### Work request
Give back, unchanged, the line containing "image…to subdue the" and every line after it up to the end of the listing.

┌─ Material provided

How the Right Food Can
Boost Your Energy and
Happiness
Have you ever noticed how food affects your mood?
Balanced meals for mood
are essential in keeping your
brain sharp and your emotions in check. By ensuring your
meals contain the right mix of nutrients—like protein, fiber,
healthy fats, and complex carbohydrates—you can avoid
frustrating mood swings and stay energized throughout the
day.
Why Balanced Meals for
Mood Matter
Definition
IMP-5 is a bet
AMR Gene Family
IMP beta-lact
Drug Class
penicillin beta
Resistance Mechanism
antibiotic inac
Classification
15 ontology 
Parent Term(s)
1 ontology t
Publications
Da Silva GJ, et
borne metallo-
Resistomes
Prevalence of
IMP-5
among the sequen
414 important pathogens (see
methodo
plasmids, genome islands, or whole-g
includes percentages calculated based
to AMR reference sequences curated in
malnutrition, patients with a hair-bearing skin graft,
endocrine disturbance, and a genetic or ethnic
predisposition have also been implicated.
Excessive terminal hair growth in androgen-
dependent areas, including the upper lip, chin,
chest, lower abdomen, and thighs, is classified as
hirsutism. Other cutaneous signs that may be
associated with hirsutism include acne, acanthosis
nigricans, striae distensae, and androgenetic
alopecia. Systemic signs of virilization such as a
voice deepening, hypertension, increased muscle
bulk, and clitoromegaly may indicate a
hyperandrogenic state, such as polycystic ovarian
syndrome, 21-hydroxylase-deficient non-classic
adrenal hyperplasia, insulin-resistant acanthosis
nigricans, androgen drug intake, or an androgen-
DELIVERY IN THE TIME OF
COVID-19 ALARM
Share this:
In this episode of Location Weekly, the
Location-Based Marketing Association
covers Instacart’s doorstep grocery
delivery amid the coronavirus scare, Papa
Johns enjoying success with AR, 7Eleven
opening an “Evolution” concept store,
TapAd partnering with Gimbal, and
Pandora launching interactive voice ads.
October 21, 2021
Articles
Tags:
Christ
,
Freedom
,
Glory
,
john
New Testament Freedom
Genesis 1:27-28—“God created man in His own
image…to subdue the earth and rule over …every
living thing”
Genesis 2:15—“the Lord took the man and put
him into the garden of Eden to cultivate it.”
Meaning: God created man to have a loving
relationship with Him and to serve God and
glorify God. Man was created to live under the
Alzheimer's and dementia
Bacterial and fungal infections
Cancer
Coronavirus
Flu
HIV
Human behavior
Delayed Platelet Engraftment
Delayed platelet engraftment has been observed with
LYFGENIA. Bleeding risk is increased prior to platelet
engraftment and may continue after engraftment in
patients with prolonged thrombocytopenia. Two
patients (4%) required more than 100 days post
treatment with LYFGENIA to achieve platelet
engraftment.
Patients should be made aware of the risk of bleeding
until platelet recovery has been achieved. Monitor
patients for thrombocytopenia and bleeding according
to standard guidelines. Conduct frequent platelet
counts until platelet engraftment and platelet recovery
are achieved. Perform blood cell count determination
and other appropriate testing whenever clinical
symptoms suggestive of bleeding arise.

└─

### Result
image…to subdue the earth and rule over …every
living thing”
Genesis 2:15—“the Lord took the man and put
him into the garden of Eden to cultivate it.”
Meaning: God created man to have a loving
relationship with Him and to serve God and
glorify God. Man was created to live under the
Alzheimer's and dementia
Bacterial and fungal infections
Cancer
Coronavirus
Flu
HIV
Human behavior
Delayed Platelet Engraftment
Delayed platelet engraftment has been observed with
LYFGENIA. Bleeding risk is increased prior to platelet
engraftment and may continue after engraftment in
patients with prolonged thrombocytopenia. Two
patients (4%) required more than 100 days post
treatment with LYFGENIA to achieve platelet
engraftment.
Patients should be made aware of the risk of bleeding
until platelet recovery has been achieved. Monitor
patients for thrombocytopenia and bleeding according
to standard guidelines. Conduct frequent platelet
counts until platelet engraftment and platelet recovery
are achieved. Perform blood cell count determination
and other appropriate testing whenever clinical
symptoms suggestive of bleeding arise.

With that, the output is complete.